*Do this*:
Copy out every line of the entries below word for word, omitting the pictures.

*Recorded information*:
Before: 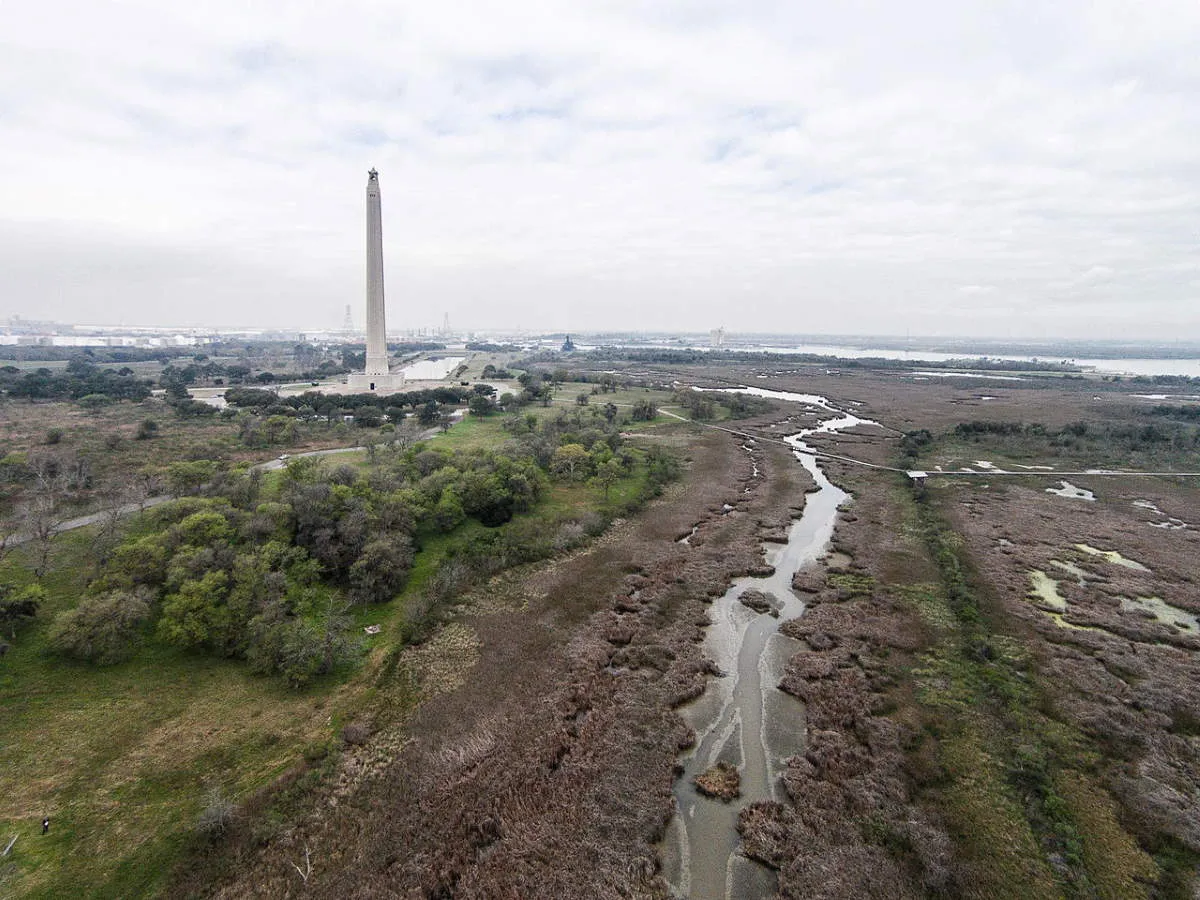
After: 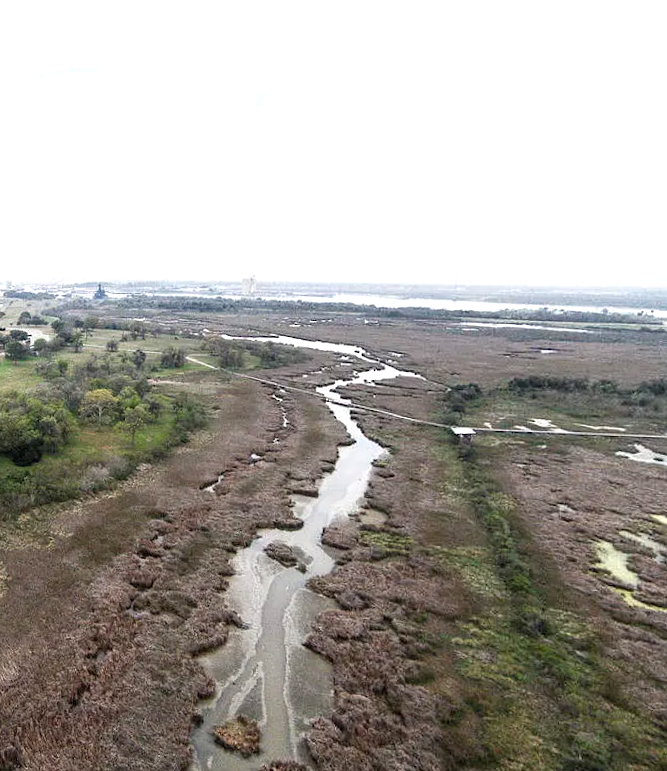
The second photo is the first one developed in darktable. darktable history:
rotate and perspective: rotation 1.69°, lens shift (vertical) -0.023, lens shift (horizontal) -0.291, crop left 0.025, crop right 0.988, crop top 0.092, crop bottom 0.842
exposure: black level correction 0.001, exposure 0.5 EV, compensate exposure bias true, compensate highlight preservation false
crop: left 31.458%, top 0%, right 11.876%
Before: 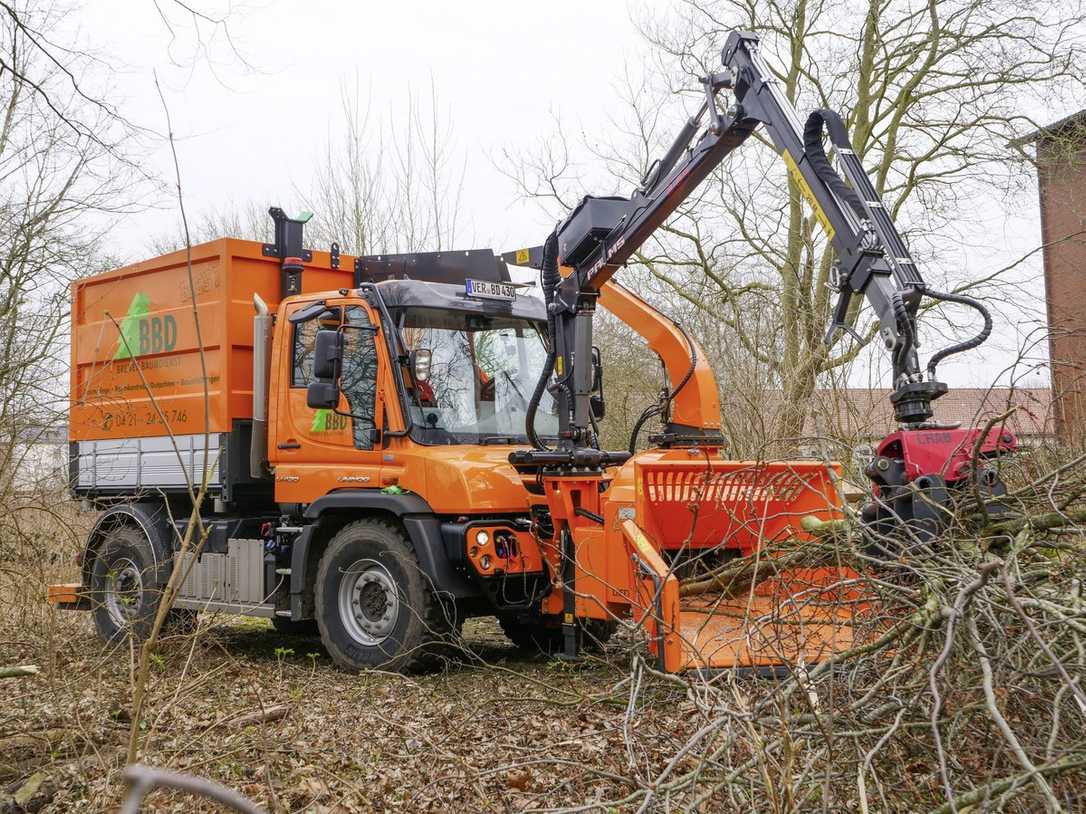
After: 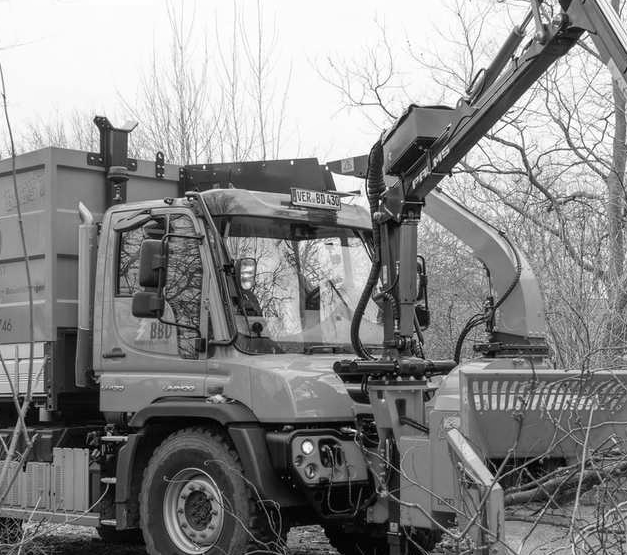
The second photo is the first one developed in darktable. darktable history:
crop: left 16.202%, top 11.208%, right 26.045%, bottom 20.557%
monochrome: on, module defaults
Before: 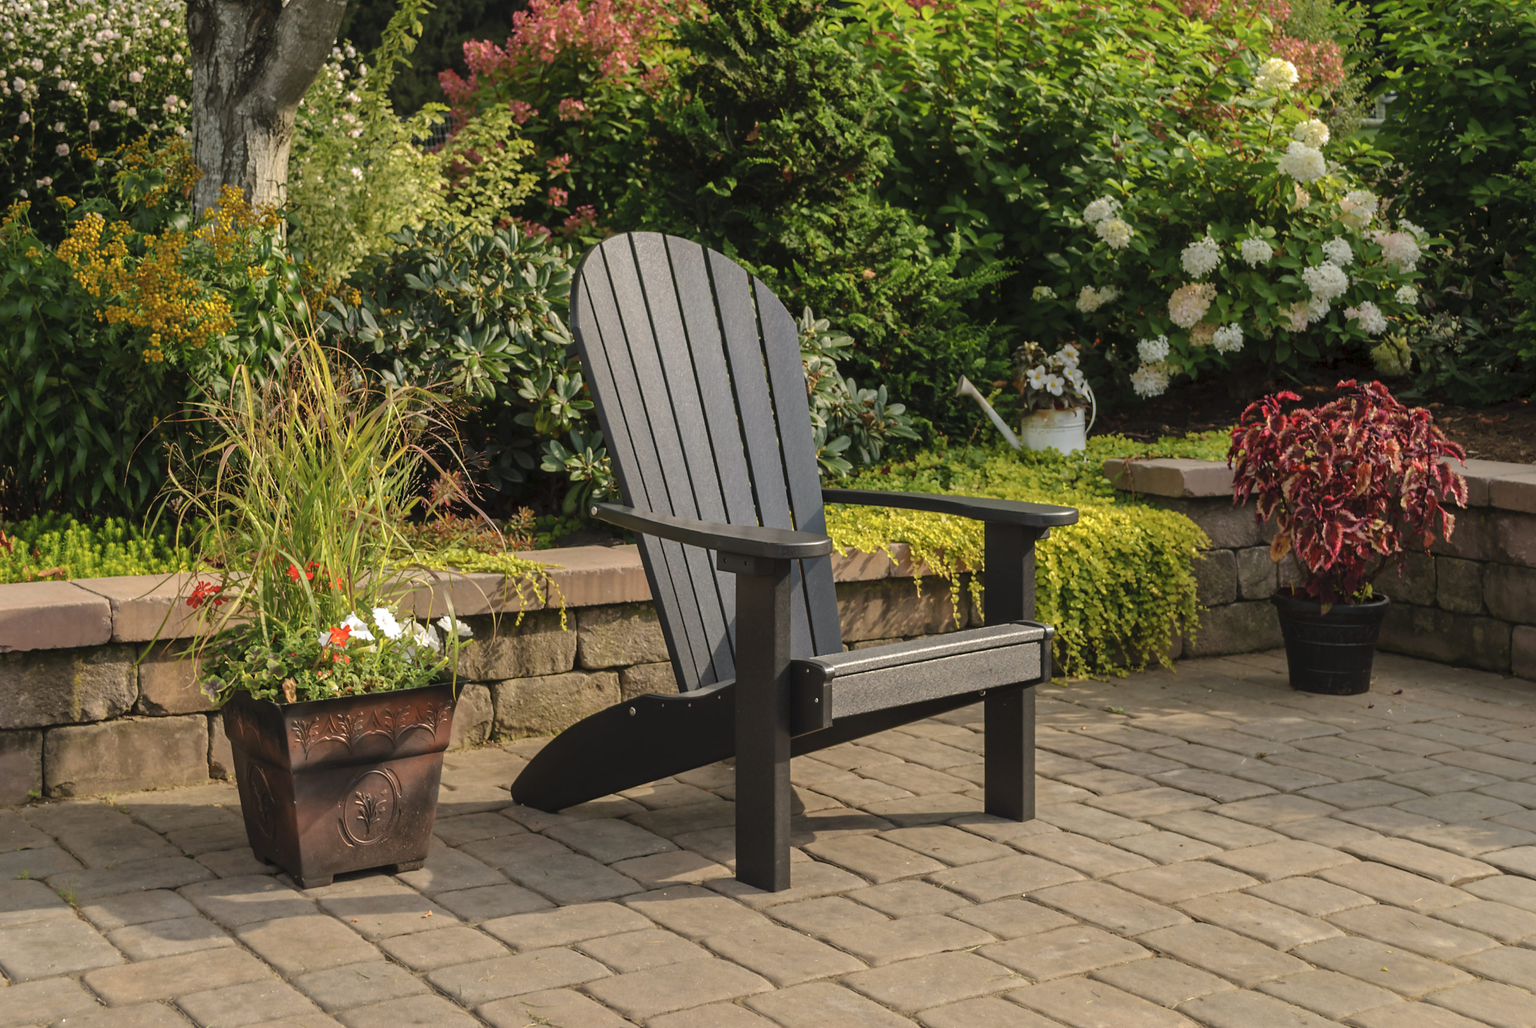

*Solution to the problem*:
Before: 
After: 
The second photo is the first one developed in darktable. darktable history:
rotate and perspective: rotation 1.69°, lens shift (vertical) -0.023, lens shift (horizontal) -0.291, crop left 0.025, crop right 0.988, crop top 0.092, crop bottom 0.842
exposure: black level correction 0.001, exposure 0.5 EV, compensate exposure bias true, compensate highlight preservation false
crop: left 31.458%, top 0%, right 11.876%
Before: 
After: 
The second photo is the first one developed in darktable. darktable history:
crop: left 16.202%, top 11.208%, right 26.045%, bottom 20.557%
monochrome: on, module defaults
Before: 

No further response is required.